Em razão de contrato de mandato, Ernesto recebeu procuração de Fernando, firmada em instrumento público, para praticar atos administrativos em seu nome. Apesar da omissão da procuração sobre poderes para substabelecer, Ernesto substabeleceu para seu colega de escritório Guilherme, por instrumento particular. Os atos praticados por Guilherme no exercício dos poderes substabelecidos:
- A)só vinculam Fernando se ele ratificar expressamente todos os atos praticados por Guilherme;
Errada: a ratificação expressa não é requisito para que os atos do substabelecido vinculem Fernando nesse caso.
- B)vinculam Fernando, mas ele poderá responsabilizar Ernesto se Guilherme agir culposamente;
Certa: os atos de Guilherme podem vincular Fernando, sem prejuízo da responsabilidade de Ernesto se houver culpa na atuação ligada ao substabelecimento.
- C)não vinculam Fernando, pois o substabelecimento também deveria ocorrer por instrumento público;
Errada: o substabelecimento não precisa, necessariamente, seguir a mesma forma solene da procuração original.
- D)não vinculam Fernando, pois a procuração por ele outorgada não dava poderes para substabelecer;
Errada: a omissão de poderes para substabelecer não impede, automaticamente, a vinculação de Fernando pelos atos praticados pelo substabelecido.

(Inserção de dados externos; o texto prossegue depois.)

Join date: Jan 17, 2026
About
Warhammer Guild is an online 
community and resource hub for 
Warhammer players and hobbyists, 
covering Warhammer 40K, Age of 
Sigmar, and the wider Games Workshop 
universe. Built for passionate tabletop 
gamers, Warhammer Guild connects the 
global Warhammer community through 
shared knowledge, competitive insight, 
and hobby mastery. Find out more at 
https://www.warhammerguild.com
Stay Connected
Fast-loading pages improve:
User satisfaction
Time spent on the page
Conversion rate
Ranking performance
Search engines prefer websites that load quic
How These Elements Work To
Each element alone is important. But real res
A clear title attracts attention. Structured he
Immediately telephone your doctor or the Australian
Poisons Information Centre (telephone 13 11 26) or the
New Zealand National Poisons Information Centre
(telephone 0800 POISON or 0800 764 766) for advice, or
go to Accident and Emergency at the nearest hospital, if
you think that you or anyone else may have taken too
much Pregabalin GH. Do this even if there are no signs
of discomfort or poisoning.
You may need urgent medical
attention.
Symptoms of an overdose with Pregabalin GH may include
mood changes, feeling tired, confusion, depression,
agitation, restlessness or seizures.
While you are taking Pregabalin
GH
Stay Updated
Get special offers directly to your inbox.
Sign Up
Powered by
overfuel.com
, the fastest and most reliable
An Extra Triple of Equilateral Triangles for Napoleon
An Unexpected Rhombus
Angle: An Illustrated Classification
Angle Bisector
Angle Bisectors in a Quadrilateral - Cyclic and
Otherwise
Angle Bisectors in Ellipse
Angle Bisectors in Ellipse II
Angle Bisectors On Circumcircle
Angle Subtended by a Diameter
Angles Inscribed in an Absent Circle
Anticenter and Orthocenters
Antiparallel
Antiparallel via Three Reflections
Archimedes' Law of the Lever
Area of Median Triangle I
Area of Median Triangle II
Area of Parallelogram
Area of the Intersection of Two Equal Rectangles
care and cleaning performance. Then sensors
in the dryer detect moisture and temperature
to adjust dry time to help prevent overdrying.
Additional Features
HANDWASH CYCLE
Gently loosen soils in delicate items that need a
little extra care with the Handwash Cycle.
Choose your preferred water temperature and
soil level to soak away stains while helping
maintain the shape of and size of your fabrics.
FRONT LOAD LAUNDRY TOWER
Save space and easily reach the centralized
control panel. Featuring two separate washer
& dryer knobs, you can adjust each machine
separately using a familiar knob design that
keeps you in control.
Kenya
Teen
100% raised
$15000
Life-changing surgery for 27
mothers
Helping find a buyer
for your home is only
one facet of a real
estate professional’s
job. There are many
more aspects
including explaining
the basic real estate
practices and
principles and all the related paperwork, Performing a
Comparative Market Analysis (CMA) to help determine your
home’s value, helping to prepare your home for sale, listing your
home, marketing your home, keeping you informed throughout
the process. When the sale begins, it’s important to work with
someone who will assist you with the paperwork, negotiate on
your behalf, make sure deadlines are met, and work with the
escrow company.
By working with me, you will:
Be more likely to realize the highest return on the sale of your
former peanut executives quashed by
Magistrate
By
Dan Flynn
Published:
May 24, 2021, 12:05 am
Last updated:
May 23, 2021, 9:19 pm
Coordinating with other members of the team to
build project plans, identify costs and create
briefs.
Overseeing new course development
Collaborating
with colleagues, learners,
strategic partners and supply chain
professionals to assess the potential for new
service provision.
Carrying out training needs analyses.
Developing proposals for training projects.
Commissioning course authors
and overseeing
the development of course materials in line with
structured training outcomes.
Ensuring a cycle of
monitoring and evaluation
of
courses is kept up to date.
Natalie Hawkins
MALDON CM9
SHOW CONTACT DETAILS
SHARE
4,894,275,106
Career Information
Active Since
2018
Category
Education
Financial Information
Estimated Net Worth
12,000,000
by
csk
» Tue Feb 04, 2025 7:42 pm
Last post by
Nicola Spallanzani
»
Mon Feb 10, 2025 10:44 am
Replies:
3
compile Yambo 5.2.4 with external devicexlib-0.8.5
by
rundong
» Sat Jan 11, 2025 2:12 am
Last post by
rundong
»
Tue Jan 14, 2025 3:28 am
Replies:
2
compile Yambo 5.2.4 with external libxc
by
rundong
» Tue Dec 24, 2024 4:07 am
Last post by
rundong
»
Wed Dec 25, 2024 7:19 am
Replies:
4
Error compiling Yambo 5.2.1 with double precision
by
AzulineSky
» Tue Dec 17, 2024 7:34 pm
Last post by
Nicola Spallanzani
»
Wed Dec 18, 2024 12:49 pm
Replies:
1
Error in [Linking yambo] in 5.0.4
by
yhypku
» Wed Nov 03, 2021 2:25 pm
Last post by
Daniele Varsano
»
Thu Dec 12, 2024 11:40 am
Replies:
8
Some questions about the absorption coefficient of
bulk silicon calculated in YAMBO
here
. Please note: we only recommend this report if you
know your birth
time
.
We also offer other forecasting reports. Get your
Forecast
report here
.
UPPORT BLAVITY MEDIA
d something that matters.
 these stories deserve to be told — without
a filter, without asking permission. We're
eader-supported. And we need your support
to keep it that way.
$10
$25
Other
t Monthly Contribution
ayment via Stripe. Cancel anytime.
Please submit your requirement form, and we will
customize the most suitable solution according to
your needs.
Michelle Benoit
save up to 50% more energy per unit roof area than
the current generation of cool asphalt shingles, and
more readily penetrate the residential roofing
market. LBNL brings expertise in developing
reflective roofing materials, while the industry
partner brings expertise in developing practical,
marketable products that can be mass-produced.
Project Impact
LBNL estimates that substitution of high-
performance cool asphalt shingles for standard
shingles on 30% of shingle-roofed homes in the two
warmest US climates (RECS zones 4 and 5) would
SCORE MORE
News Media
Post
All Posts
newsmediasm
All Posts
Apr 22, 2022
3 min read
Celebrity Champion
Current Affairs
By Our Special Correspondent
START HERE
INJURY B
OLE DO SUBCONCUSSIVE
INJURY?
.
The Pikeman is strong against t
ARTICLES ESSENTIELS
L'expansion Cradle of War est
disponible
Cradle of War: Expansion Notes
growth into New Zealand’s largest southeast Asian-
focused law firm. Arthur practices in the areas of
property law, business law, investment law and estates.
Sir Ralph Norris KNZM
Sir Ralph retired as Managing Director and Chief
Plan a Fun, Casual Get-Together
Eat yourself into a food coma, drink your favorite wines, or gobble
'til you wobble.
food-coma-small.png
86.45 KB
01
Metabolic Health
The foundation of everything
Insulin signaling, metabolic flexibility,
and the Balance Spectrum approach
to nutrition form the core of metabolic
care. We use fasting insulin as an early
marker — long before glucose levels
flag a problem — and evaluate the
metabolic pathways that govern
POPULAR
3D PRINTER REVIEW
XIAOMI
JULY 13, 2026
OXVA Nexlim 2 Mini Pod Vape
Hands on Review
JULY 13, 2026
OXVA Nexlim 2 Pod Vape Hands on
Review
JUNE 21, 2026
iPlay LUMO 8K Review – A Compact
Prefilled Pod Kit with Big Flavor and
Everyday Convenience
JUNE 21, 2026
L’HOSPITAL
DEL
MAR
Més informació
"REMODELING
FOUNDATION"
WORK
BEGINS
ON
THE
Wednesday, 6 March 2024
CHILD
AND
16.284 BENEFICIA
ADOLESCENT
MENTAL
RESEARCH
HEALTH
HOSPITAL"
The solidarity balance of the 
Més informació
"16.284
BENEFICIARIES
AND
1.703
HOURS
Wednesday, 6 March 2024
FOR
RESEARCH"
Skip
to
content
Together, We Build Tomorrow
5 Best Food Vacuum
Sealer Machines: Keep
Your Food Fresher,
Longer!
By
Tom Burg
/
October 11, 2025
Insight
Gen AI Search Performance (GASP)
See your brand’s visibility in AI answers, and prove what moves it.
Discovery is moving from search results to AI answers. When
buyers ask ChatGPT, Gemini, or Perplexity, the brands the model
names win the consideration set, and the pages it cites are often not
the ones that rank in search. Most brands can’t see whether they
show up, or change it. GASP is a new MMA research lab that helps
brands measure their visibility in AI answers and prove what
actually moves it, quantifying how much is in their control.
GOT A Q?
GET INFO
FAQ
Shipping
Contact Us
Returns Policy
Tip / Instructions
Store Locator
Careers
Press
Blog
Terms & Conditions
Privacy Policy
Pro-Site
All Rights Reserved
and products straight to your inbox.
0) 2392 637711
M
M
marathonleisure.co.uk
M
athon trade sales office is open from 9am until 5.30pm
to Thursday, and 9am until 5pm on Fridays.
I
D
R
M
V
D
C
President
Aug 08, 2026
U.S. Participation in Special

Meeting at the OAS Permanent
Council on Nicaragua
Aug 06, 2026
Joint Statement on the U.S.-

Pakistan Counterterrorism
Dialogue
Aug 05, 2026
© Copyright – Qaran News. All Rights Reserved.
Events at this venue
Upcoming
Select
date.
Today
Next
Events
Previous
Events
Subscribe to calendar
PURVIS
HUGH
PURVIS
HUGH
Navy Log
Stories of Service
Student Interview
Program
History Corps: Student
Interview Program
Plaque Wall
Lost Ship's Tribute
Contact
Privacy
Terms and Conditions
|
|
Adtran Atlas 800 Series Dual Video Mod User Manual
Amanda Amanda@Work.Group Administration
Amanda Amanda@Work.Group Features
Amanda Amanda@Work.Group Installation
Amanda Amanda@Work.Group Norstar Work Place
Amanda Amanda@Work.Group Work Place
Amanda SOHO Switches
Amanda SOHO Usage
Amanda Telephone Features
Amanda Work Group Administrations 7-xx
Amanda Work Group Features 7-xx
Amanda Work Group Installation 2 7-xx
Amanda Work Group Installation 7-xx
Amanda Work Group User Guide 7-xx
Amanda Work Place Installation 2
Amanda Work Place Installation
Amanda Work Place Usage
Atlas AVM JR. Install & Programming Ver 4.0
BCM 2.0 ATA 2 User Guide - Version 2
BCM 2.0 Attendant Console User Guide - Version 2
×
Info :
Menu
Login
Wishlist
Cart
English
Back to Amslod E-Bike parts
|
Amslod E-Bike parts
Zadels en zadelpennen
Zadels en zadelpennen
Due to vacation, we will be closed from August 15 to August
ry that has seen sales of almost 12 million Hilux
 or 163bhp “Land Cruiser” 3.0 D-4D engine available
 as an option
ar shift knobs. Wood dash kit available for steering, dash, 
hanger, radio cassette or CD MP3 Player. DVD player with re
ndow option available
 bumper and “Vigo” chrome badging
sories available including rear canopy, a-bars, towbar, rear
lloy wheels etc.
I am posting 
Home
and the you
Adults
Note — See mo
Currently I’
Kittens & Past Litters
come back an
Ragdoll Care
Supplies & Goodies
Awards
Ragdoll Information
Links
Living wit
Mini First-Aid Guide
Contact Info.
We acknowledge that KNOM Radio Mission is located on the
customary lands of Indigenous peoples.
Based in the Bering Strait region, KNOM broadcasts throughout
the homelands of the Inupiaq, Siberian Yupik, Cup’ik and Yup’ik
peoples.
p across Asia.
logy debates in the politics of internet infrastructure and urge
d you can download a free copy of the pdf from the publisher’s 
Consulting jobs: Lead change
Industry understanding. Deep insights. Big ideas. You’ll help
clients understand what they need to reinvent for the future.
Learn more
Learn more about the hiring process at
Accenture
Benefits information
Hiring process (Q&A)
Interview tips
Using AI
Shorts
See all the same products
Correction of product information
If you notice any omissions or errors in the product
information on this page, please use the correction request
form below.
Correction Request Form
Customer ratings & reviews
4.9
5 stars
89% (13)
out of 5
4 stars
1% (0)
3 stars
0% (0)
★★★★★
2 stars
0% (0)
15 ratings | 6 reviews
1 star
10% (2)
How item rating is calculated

- E)vinculam Fernando, e ele só poderá responsabilizar Ernesto se este agiu culposamente ao escolher Guilherme ou ao lhe dar instruções.
Errada: não se limita a responsabilização de Ernesto apenas à culpa na escolha ou nas instruções, porque a questão trata da eficácia dos atos perante o mandante.
Gabarito: B
No mandato, a regra importante é: se o mandatário substabelece sem ter autorização expressa, isso não faz desaparecer automaticamente os efeitos dos atos praticados pelo substabelecido. O Código Civil trata o substabelecimento com bastante pragmatismo: o mandante pode acabar vinculado pelos atos praticados em seu nome, mas isso não impede a responsabilização do mandatário que substabeleceu indevidamente ou escolheu mal a pessoa em quem confiou. Aqui, a procuração foi outorgada por instrumento público, mas o substabelecimento foi feito por instrumento particular. Isso, por si só, não invalida o ato. O ponto central é que a omissão sobre poderes para substabelecer não impede automaticamente a produção de efeitos perante Fernando, porque os atos do substabelecido podem vincular o mandante, preservada a possibilidade de responsabilização de Ernesto. É exatamente por isso que a alternativa B está correta: Fernando fica vinculado pelos atos de Guilherme, mas pode cobrar Ernesto se Guilherme agir culposamente. A lógica é de proteção do terceiro e de responsabilidade do mandatário pela escolha e pela condução do substabelecimento, o que aparece na disciplina dos arts. 667 e seguintes do Código Civil. Em resumo: o detalhe do instrumento particular é uma distração clássica. O que importa mesmo é a dinâmica do mandato e do substabelecimento, não um formalismo exagerado que a banca adora colocar para ver quem entra em pânico.